Injecting excitement into plastics
The inaugural Plastics Design & Moulding (PDM) event was a finalist in the best launch show category at the prestigious annual Awards for Excellence run by the Association of Exhibition Organisers (AEO). PDM’s success lay in its clear focus on its target audience and on the creative, yet cost-effective, PR approach taken by Wildwood PR to inject new life and excitement into a manufacturing exhibition.
Rather than trying to be all things to all people, like many failing B2B exhibitions, PDM was aimed at a well-defined sector of the UK plastics industry – injection moulding, which accounts for roughly half of the plastics market, and allied this with plastics product design. This original approach gave the exhibition appeal to product designers, who had never been targeted at plastics events before.
As the show’s public relations agency, Wildwood PR was charged with building awareness of the new event to encourage exhibitors, drive visitor attendance and improve perceptions of the plastics industry amongst the general public.
Wildwood PR generated extensive media coverage in the plastics trade media to support the exhibition sales and visitor promotion programme. They also reached out to design audiences with features and previews of the event in “Eureka”, “New Design”, “Engineering” and “The Designer” magazines.

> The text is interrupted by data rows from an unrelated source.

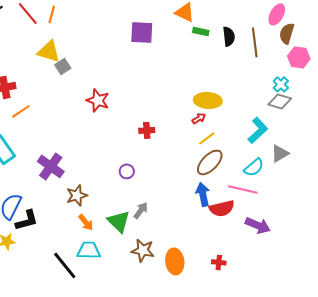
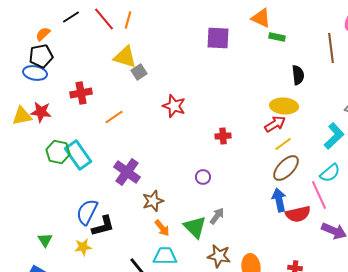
black semicircle: (229, 36) -> (298, 75), moved
orange line: (21, 111) -> (114, 117), moved
red arrow: (199, 118) -> (275, 124), size x1.5
pink line: (243, 189) -> (319, 195), turned 52

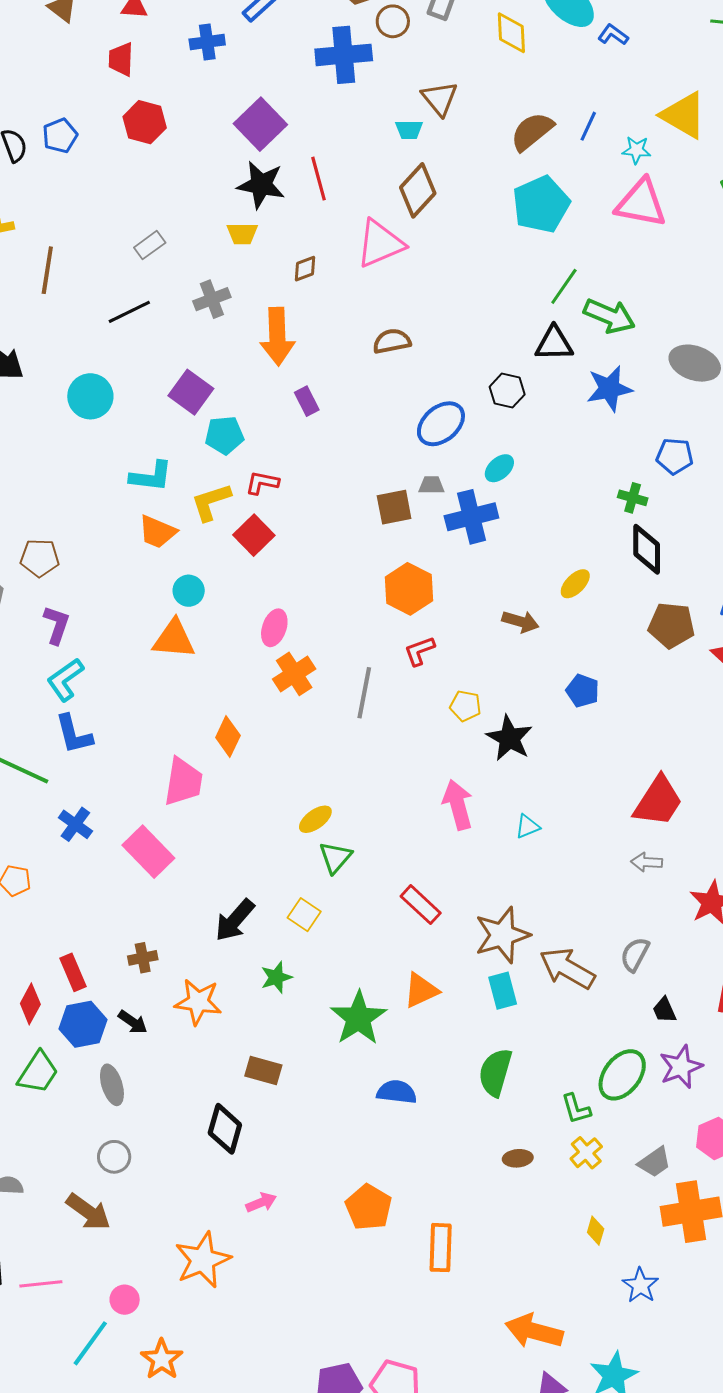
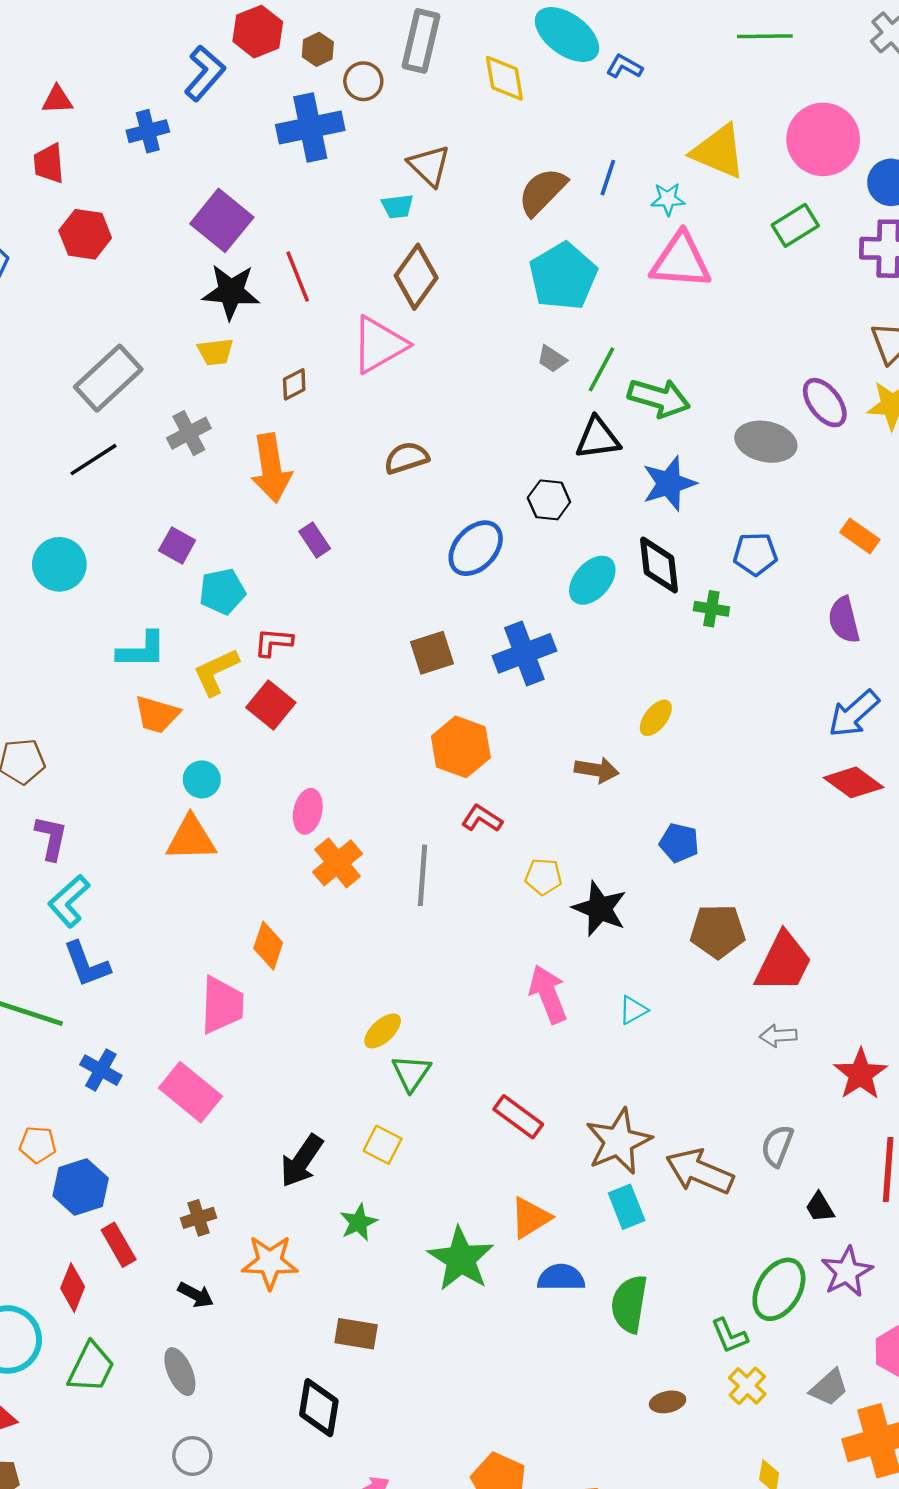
gray rectangle: (150, 245) -> (108, 378), size x1.8
purple square: (191, 392) -> (177, 545), size x0.7
cyan ellipse: (499, 468) -> (592, 580), moved, size x1.4
gray trapezoid: (431, 485) -> (552, 359), moved, turned -140
black diamond: (647, 549) -> (659, 565), moved
brown pentagon: (671, 625) -> (718, 931), moved
red L-shape: (420, 651) -> (482, 819), turned 60
blue hexagon: (83, 1024) -> (81, 1187), moved
blue semicircle: (397, 1092) -> (561, 1278), moved

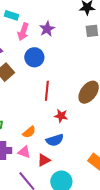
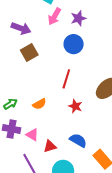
blue circle: (34, 57) -> (74, 44), moved
orange semicircle: (29, 132) -> (39, 104), moved
blue semicircle: (55, 140) -> (78, 140), moved, turned -144

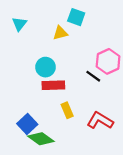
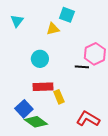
black line: (93, 76) -> (82, 67), turned -32
red rectangle: (53, 85) -> (43, 87), moved
red L-shape: (100, 121) -> (88, 119), moved

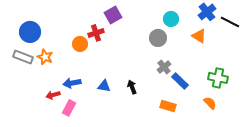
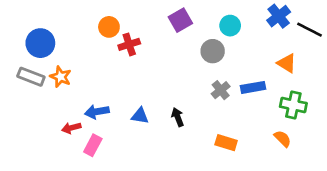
purple square: (113, 15) -> (180, 20), moved
orange triangle: (199, 36) -> (287, 63), moved
orange circle: (80, 44) -> (109, 27), moved
blue rectangle: (180, 81) -> (253, 87), moved, turned -54

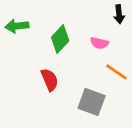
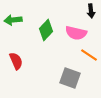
pink semicircle: (99, 43) -> (76, 33), size x1.5
red semicircle: (50, 80) -> (16, 61), moved

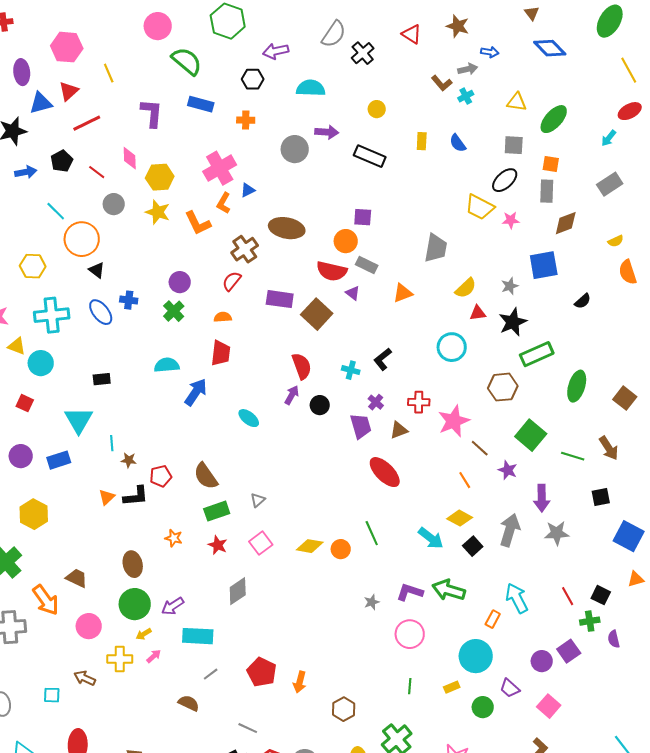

One of the most successful elements of Wildwood’s PR campaign was a ‘Plastics Classics’ on-line vote to find the best plastics product design of all time, with the 12 short listed products displayed at PDM. This generated advance publicity in key design magazines and local press, emphasising the all-important design element of the show and resulting in more than 5,000 votes. The day before the exhibition opened, Wildwood PR announced that Lego had won the vote, securing a half page article in the Daily Mail, a feature on BBC online and a 10 minute discussion on Plastics Classics and PDM on the Business News section of Radio 2’s Johnnie Walker show, thus promoting the importance of the industry to a much wider audience, generating profile for the event and instilling confidence and a “feel-good” buzz amongst PDM exhibitors, conference speakers and visitors.
Since its launch the show continues to impress. The 2006 event saw 30% more exhibitors than on its debut last year, a rise in visitor numbers to 2,880, up more than 5% on last year’s total, and a PR campaign extended to embrace “The Engineer” and ” MCAD” amongst others.